▶ **Activity**
Please return the entries, omitting and altering nothing.
=== Dataset excerpts ===
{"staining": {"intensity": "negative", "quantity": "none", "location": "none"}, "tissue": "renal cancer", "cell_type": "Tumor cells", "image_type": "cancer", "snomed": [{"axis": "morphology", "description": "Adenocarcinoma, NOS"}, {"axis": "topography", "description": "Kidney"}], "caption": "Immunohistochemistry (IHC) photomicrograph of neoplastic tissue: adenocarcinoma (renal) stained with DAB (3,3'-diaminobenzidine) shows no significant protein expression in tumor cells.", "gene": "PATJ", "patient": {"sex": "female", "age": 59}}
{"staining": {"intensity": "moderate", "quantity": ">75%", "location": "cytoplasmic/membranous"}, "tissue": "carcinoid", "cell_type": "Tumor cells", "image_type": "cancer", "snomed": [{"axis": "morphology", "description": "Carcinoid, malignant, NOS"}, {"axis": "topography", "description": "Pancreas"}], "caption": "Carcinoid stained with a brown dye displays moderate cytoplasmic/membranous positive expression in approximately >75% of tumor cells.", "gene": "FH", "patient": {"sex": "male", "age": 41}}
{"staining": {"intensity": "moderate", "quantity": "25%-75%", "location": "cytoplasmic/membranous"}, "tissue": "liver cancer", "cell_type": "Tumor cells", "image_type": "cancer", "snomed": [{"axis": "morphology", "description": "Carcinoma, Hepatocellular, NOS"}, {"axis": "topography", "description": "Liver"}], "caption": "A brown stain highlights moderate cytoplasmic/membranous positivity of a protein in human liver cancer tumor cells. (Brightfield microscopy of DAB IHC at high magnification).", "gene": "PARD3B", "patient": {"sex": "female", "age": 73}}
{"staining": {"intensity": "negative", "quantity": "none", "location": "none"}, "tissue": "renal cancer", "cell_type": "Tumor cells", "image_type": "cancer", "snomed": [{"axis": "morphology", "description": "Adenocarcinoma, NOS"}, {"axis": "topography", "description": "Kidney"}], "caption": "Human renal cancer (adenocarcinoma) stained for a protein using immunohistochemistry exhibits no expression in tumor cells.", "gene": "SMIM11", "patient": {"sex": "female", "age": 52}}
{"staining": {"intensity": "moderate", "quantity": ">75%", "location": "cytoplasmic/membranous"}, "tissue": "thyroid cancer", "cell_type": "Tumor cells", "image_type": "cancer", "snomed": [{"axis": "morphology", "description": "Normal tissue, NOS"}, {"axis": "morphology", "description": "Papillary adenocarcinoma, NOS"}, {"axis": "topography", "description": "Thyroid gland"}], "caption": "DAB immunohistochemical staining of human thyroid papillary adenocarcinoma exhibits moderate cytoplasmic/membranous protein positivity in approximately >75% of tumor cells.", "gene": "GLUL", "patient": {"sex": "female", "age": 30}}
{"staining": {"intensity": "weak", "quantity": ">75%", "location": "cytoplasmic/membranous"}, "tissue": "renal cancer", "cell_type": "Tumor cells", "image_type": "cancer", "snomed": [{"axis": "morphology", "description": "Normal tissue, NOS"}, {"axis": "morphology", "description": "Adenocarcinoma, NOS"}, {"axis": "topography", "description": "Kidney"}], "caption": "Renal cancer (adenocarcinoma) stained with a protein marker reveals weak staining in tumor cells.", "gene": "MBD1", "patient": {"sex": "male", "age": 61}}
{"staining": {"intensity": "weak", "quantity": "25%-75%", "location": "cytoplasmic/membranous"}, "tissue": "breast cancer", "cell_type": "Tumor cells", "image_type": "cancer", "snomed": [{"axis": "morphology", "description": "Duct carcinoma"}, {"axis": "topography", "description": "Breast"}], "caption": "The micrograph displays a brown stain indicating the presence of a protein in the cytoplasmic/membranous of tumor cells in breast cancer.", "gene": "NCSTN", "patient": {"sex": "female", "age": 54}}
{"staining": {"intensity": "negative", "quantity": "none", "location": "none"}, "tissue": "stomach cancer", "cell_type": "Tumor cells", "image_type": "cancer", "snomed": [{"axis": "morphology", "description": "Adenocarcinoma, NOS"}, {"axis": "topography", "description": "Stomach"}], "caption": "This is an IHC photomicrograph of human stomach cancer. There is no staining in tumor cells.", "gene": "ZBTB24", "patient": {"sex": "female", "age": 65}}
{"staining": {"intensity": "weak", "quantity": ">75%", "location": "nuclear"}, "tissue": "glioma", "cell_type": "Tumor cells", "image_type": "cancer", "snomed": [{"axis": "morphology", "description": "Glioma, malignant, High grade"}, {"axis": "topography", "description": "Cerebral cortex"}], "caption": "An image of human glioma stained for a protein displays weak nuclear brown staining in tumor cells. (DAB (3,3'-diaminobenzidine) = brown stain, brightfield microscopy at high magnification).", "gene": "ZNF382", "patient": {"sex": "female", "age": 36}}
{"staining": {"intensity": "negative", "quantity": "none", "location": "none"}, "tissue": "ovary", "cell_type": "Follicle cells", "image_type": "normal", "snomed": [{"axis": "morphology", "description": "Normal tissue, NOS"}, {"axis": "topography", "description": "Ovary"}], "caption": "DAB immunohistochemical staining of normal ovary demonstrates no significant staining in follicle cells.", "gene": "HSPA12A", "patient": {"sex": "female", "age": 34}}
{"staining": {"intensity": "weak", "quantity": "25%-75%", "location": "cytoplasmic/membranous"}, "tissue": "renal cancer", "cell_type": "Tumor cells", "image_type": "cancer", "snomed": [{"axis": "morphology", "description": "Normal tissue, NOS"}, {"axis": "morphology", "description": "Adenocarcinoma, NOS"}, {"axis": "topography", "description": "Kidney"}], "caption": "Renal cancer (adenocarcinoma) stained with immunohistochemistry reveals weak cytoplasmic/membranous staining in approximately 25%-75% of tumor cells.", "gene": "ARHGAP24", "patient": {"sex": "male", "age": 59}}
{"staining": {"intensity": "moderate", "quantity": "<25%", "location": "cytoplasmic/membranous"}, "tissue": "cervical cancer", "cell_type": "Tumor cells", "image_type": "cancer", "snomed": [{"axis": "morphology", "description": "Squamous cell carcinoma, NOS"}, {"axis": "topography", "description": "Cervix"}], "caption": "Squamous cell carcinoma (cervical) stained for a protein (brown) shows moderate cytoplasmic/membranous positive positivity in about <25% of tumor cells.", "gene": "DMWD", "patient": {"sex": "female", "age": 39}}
===
▶ **Solution to the problem**
{"staining": {"intensity": "negative", "quantity": "none", "location": "none"}, "tissue": "renal cancer", "cell_type": "Tumor cells", "image_type": "cancer", "snomed": [{"axis": "morphology", "description": "Adenocarcinoma, NOS"}, {"axis": "topography", "description": "Kidney"}], "caption": "Immunohistochemistry (IHC) photomicrograph of neoplastic tissue: adenocarcinoma (renal) stained with DAB (3,3'-diaminobenzidine) shows no significant protein expression in tumor cells.", "gene": "PATJ", "patient": {"sex": "female", "age": 59}}
{"staining": {"intensity": "moderate", "quantity": ">75%", "location": "cytoplasmic/membranous"}, "tissue": "carcinoid", "cell_type": "Tumor cells", "image_type": "cancer", "snomed": [{"axis": "morphology", "description": "Carcinoid, malignant, NOS"}, {"axis": "topography", "description": "Pancreas"}], "caption": "Carcinoid stained with a brown dye displays moderate cytoplasmic/membranous positive expression in approximately >75% of tumor cells.", "gene": "FH", "patient": {"sex": "male", "age": 41}}
{"staining": {"intensity": "moderate", "quantity": "25%-75%", "location": "cytoplasmic/membranous"}, "tissue": "liver cancer", "cell_type": "Tumor cells", "image_type": "cancer", "snomed": [{"axis": "morphology", "description": "Carcinoma, Hepatocellular, NOS"}, {"axis": "topography", "description": "Liver"}], "caption": "A brown stain highlights moderate cytoplasmic/membranous positivity of a protein in human liver cancer tumor cells. (Brightfield microscopy of DAB IHC at high magnification).", "gene": "PARD3B", "patient": {"sex": "female", "age": 73}}
{"staining": {"intensity": "negative", "quantity": "none", "location": "none"}, "tissue": "renal cancer", "cell_type": "Tumor cells", "image_type": "cancer", "snomed": [{"axis": "morphology", "description": "Adenocarcinoma, NOS"}, {"axis": "topography", "description": "Kidney"}], "caption": "Human renal cancer (adenocarcinoma) stained for a protein using immunohistochemistry exhibits no expression in tumor cells.", "gene": "SMIM11", "patient": {"sex": "female", "age": 52}}
{"staining": {"intensity": "moderate", "quantity": ">75%", "location": "cytoplasmic/membranous"}, "tissue": "thyroid cancer", "cell_type": "Tumor cells", "image_type": "cancer", "snomed": [{"axis": "morphology", "description": "Normal tissue, NOS"}, {"axis": "morphology", "description": "Papillary adenocarcinoma, NOS"}, {"axis": "topography", "description": "Thyroid gland"}], "caption": "DAB immunohistochemical staining of human thyroid papillary adenocarcinoma exhibits moderate cytoplasmic/membranous protein positivity in approximately >75% of tumor cells.", "gene": "GLUL", "patient": {"sex": "female", "age": 30}}
{"staining": {"intensity": "weak", "quantity": ">75%", "location": "cytoplasmic/membranous"}, "tissue": "renal cancer", "cell_type": "Tumor cells", "image_type": "cancer", "snomed": [{"axis": "morphology", "description": "Normal tissue, NOS"}, {"axis": "morphology", "description": "Adenocarcinoma, NOS"}, {"axis": "topography", "description": "Kidney"}], "caption": "Renal cancer (adenocarcinoma) stained with a protein marker reveals weak staining in tumor cells.", "gene": "MBD1", "patient": {"sex": "male", "age": 61}}
{"staining": {"intensity": "weak", "quantity": "25%-75%", "location": "cytoplasmic/membranous"}, "tissue": "breast cancer", "cell_type": "Tumor cells", "image_type": "cancer", "snomed": [{"axis": "morphology", "description": "Duct carcinoma"}, {"axis": "topography", "description": "Breast"}], "caption": "The micrograph displays a brown stain indicating the presence of a protein in the cytoplasmic/membranous of tumor cells in breast cancer.", "gene": "NCSTN", "patient": {"sex": "female", "age": 54}}
{"staining": {"intensity": "negative", "quantity": "none", "location": "none"}, "tissue": "stomach cancer", "cell_type": "Tumor cells", "image_type": "cancer", "snomed": [{"axis": "morphology", "description": "Adenocarcinoma, NOS"}, {"axis": "topography", "description": "Stomach"}], "caption": "This is an IHC photomicrograph of human stomach cancer. There is no staining in tumor cells.", "gene": "ZBTB24", "patient": {"sex": "female", "age": 65}}
{"staining": {"intensity": "weak", "quantity": ">75%", "location": "nuclear"}, "tissue": "glioma", "cell_type": "Tumor cells", "image_type": "cancer", "snomed": [{"axis": "morphology", "description": "Glioma, malignant, High grade"}, {"axis": "topography", "description": "Cerebral cortex"}], "caption": "An image of human glioma stained for a protein displays weak nuclear brown staining in tumor cells. (DAB (3,3'-diaminobenzidine) = brown stain, brightfield microscopy at high magnification).", "gene": "ZNF382", "patient": {"sex": "female", "age": 36}}
{"staining": {"intensity": "negative", "quantity": "none", "location": "none"}, "tissue": "ovary", "cell_type": "Follicle cells", "image_type": "normal", "snomed": [{"axis": "morphology", "description": "Normal tissue, NOS"}, {"axis": "topography", "description": "Ovary"}], "caption": "DAB immunohistochemical staining of normal ovary demonstrates no significant staining in follicle cells.", "gene": "HSPA12A", "patient": {"sex": "female", "age": 34}}
{"staining": {"intensity": "weak", "quantity": "25%-75%", "location": "cytoplasmic/membranous"}, "tissue": "renal cancer", "cell_type": "Tumor cells", "image_type": "cancer", "snomed": [{"axis": "morphology", "description": "Normal tissue, NOS"}, {"axis": "morphology", "description": "Adenocarcinoma, NOS"}, {"axis": "topography", "description": "Kidney"}], "caption": "Renal cancer (adenocarcinoma) stained with immunohistochemistry reveals weak cytoplasmic/membranous staining in approximately 25%-75% of tumor cells.", "gene": "ARHGAP24", "patient": {"sex": "male", "age": 59}}
{"staining": {"intensity": "moderate", "quantity": "<25%", "location": "cytoplasmic/membranous"}, "tissue": "cervical cancer", "cell_type": "Tumor cells", "image_type": "cancer", "snomed": [{"axis": "morphology", "description": "Squamous cell carcinoma, NOS"}, {"axis": "topography", "description": "Cervix"}], "caption": "Squamous cell carcinoma (cervical) stained for a protein (brown) shows moderate cytoplasmic/membranous positive positivity in about <25% of tumor cells.", "gene": "DMWD", "patient": {"sex": "female", "age": 39}}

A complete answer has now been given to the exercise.